Saúde
Condição rara faz pacientes verem pessoas como demoníacas
Imagens geradas por computador das distorções de um rosto masculino (acima) e de um rosto feminino, conforme percebidas pelo paciente
Prosopometamorfopsia
Imagine ver o rosto das pessoas totalmente distorcido, com a aparência que os artistas normalmente reservam para representar os demônios.
Isto de fato acontece para quem tem uma condição muito rara, conhecida como prosopometamorfopsia (PMO), que faz com que as características faciais pareçam distorcidas.
“Prosopo” vem da palavra grega para rosto (prosopon), enquanto “metamorfopsia” se refere a distorções perceptivas. Os sintomas variam de caso para caso e podem afetar a forma, o tamanho, a cor e a posição das características faciais.
Há muito poucos casos dessa condição, mas ela não parece ser permanente: Já foram registrados casos de PMO com duração de dias, semanas e anos.
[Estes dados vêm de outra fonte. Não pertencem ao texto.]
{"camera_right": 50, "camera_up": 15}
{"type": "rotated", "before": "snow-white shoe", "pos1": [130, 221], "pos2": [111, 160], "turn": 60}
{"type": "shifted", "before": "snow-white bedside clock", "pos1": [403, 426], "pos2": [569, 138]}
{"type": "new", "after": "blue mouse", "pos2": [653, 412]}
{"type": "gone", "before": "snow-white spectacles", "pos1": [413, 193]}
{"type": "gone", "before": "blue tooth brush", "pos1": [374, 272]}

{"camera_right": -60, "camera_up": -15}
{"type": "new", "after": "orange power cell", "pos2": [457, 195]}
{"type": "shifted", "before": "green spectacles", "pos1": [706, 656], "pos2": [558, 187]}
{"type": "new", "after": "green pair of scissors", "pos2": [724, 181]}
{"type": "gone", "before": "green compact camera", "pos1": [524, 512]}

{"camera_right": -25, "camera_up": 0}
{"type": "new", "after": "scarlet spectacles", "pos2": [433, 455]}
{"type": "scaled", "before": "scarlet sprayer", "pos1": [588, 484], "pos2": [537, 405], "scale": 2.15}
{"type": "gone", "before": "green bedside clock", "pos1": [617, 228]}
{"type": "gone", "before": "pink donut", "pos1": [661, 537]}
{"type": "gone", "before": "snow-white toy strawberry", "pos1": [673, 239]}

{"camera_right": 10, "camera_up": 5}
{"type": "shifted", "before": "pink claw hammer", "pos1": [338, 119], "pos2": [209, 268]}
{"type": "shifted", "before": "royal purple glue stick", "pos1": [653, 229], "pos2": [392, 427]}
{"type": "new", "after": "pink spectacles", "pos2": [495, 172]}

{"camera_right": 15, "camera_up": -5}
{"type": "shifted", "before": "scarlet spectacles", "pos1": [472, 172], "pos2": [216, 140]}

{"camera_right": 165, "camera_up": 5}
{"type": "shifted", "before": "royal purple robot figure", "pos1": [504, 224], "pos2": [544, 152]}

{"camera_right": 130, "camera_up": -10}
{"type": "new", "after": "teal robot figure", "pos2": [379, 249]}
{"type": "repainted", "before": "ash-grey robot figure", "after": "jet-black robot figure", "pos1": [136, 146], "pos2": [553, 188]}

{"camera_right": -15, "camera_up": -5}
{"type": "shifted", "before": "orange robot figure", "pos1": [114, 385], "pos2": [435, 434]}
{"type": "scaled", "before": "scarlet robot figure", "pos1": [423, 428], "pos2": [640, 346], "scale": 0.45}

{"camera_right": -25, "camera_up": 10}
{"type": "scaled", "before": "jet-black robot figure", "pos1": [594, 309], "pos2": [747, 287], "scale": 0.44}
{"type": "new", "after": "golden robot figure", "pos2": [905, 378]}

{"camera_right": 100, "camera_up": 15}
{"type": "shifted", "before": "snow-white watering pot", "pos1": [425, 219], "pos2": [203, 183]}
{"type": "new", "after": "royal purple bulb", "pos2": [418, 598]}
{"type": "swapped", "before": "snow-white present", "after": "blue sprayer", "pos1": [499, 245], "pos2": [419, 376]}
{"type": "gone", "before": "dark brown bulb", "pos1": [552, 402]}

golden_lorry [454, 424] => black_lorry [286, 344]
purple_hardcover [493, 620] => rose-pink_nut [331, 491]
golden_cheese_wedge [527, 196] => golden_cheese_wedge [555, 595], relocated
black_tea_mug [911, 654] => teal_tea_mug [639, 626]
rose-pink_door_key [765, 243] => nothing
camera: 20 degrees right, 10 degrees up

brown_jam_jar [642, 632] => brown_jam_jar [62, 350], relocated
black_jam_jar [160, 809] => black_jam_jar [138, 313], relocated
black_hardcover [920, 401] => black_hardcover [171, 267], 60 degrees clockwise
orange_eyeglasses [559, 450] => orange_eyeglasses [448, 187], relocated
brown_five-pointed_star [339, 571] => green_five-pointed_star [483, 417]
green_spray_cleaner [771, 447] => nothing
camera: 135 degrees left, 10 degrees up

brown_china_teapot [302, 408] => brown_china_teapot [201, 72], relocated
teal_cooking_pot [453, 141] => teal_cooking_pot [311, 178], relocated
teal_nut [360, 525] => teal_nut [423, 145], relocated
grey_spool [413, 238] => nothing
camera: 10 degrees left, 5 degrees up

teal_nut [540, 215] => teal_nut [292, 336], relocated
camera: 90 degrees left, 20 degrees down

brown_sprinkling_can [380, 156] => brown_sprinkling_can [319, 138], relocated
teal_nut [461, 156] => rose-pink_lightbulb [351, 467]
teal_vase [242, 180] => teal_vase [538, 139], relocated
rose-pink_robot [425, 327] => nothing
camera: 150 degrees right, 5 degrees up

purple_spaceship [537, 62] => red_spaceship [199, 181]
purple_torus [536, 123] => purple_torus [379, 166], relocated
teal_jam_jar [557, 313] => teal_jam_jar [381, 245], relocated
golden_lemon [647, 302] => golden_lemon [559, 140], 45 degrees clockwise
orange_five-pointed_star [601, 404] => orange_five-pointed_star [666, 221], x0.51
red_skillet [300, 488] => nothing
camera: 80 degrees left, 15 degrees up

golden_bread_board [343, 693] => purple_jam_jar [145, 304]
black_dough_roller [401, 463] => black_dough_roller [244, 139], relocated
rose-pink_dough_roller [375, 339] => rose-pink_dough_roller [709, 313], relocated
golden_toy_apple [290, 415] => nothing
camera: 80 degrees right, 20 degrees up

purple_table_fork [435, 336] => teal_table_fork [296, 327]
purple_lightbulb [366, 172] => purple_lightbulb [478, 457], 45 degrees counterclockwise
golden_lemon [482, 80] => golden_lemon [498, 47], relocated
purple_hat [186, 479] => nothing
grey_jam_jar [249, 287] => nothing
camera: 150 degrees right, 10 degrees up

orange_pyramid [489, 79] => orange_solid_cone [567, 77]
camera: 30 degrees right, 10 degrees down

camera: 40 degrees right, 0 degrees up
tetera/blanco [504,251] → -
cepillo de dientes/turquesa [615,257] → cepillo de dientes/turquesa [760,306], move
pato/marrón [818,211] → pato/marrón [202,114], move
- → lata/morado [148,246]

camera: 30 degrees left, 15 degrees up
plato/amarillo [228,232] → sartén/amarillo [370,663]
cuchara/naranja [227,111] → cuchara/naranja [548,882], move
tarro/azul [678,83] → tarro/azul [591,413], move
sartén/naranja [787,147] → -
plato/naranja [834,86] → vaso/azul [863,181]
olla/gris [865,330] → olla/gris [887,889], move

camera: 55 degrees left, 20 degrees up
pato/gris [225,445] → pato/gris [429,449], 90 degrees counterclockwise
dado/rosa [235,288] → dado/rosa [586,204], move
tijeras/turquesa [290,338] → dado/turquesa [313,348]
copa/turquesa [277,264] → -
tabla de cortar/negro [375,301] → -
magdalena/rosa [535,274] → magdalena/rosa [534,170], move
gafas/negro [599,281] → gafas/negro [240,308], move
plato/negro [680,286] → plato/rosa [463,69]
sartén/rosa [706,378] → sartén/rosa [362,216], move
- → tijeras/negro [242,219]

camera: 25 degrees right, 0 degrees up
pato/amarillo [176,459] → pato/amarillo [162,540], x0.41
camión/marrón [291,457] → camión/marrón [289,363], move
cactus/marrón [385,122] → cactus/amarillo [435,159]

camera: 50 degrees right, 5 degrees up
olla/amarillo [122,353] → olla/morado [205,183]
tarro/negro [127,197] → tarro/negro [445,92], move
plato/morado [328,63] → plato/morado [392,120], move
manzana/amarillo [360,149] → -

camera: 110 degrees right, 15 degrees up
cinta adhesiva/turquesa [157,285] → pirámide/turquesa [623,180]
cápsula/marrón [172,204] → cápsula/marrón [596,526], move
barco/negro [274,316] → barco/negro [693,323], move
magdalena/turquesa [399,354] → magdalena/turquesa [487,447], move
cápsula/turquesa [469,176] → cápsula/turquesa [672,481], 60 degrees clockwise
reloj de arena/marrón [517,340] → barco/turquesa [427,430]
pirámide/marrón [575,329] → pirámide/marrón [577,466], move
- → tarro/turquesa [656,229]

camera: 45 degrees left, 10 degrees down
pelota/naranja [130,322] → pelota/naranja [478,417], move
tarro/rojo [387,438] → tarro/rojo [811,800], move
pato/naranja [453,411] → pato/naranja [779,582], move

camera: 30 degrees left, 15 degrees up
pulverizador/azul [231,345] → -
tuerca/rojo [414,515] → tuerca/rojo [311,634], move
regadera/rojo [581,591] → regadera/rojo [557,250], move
Embora a origem da condição também não seja conhecida, ela parece envolver apenas uma parte do sistema visual.
O brasileiro Antônio Mello, formado pela Universidade Federal do Ceará, e atualmente trabalhando da Universidade Dartmouth (Reino Unido), conseguiu agora estudar um desses casos, publicando a primeira pesquisa científica a fornecer visualizações precisas e fotorrealísticas das distorções faciais experimentadas por um indivíduo com PMO.
Estudo da prosopometamorfopsia
O paciente, um homem de 58 anos, vê rostos sem quaisquer distorções quando olha para eles em uma tela e em uma fotografia impressa, mas vê os rostos distorcidos, que parecem “demoníacos”, quando os vê pessoalmente. A maioria dos casos de PMO, entretanto, vê distorções em todos os contextos, portanto seu caso é especialmente raro e apresentou uma oportunidade única de descrever com precisão as distorções percebidas.
A equipe então colocou o voluntário frente a uma pessoa e a uma foto dessa mesma pessoa, o que lhes permitiu obter um feedback em tempo real do paciente sobre como o rosto na tela e o rosto real à sua frente diferiam. Para isso, eles foram modificando a fotografia usando um software para gerar as distorções percebidas pelo paciente.
“Em outros estudos sobre a doença, os pacientes com PMO não conseguem avaliar com que precisão a visualização de suas distorções representa o que eles veem, porque a visualização em si também representa um rosto, então os pacientes também perceberão distorções nele,” justificou Antônio Mello. Isto não aconteceu agora porque o paciente só vê as distorções ao vivo, mas não na tela.
Dificuldade no diagnóstico
A equipe destaca que alguns dos participantes em experimentos sobre PMO consultaram profissionais de saúde que queriam ajudar, mas não souberam diagnosticar a prosopometamorfopsia.
“Ouvimos de várias pessoas com PMO que foram diagnosticadas por psiquiatras como tendo esquizofrenia e tomaram antipsicóticos, quando sua condição é um problema no sistema visual,” contou o professor Brad Duchaine.
“E não é incomum que as pessoas que têm PMO não contem aos outros sobre o seu problema com a percepção facial porque temem que os outros pensem que as distorções são um sinal de um distúrbio psiquiátrico. É um problema que muitas vezes as pessoas não entendem,” finalizou o pesquisador.